■ EXTRACTED TEXT ■
ParseUsingNew is a heavy-inlined version of classic (classic already benefits from some inlinining so it is not a true baseline) version optimized with an additional parameter ref ReadOnlySpan<T> (as you suggested). I need to track down where the 2 us are lost.

The current experimental code is available: https://github.com/mkosieradzki/protobuf/tree/spans/csharp/src/TestProtoPiper/Benchmarks - it looks pretty bad, but it's only to prototype.

■ EXERCISE INSTRUCTIONS ■
1) Pick out every line of the entries that contains the string "order", treating uppercase and lowercase as different.
2) Continue the forum post above about benchmarking span-based protobuf parsing, starting after its last sentence.

■ RAW RECORDS ■
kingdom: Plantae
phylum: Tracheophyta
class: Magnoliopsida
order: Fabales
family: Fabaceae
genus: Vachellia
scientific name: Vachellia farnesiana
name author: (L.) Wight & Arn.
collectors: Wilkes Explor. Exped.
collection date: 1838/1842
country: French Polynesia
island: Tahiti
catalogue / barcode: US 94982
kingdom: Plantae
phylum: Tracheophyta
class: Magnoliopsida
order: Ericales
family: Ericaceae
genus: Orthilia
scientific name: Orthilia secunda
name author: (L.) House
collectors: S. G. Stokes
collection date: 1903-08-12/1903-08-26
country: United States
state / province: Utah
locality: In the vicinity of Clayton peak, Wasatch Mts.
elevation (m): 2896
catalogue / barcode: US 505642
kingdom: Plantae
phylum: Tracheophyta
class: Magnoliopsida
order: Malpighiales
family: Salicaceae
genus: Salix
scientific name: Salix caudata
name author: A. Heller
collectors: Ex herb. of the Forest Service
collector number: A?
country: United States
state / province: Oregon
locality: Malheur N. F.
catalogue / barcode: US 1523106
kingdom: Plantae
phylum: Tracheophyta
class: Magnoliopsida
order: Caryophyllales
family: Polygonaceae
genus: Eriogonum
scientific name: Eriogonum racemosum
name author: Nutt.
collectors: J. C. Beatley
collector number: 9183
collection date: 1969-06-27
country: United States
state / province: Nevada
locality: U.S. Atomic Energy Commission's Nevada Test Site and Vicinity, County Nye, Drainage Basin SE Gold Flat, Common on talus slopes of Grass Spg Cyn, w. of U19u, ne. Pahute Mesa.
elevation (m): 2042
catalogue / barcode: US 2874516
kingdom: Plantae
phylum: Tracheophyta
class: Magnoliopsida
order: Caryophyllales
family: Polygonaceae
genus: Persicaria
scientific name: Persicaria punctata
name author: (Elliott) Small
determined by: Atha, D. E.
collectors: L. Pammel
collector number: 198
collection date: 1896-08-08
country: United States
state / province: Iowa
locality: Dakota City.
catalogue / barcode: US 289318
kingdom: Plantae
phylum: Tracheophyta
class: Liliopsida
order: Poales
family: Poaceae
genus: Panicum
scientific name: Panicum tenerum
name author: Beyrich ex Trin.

■ TASK-BY-TASK OUTPUTS ■
1)
order: Fabales
order: Ericales
order: Malpighiales
order: Caryophyllales
order: Caryophyllales
order: Poales

2)
@mkosieradzki
Copy link
Contributor Author

Found 0.7us ;) and accidentally boosted classic parser

                                  Method |     Mean |     Error |    StdDev | Rank |
---------------------------------------- |---------:|----------:|----------:|-----:|
                       ParseUsingClassic | 16.19 us | 0.0571 us | 0.0534 us |    5 |
                 ParseUsingClassicInline | 14.86 us | 0.0341 us | 0.0319 us |    4 |
                           ParseUsingNew | 14.24 us | 0.0361 us | 0.0338 us |    3 |
       ParseUsingCodedInputSpanPosParser | 12.84 us | 0.0471 us | 0.0441 us |    2 |
 ParseUsingCodedInputSpanPosParserInline | 12.23 us | 0.0505 us | 0.0473 us |    1 |

It was hidden in an ineffient IsAtEnd implementation which didn't take the fast track if Stream was null. Still ~1.4us to find.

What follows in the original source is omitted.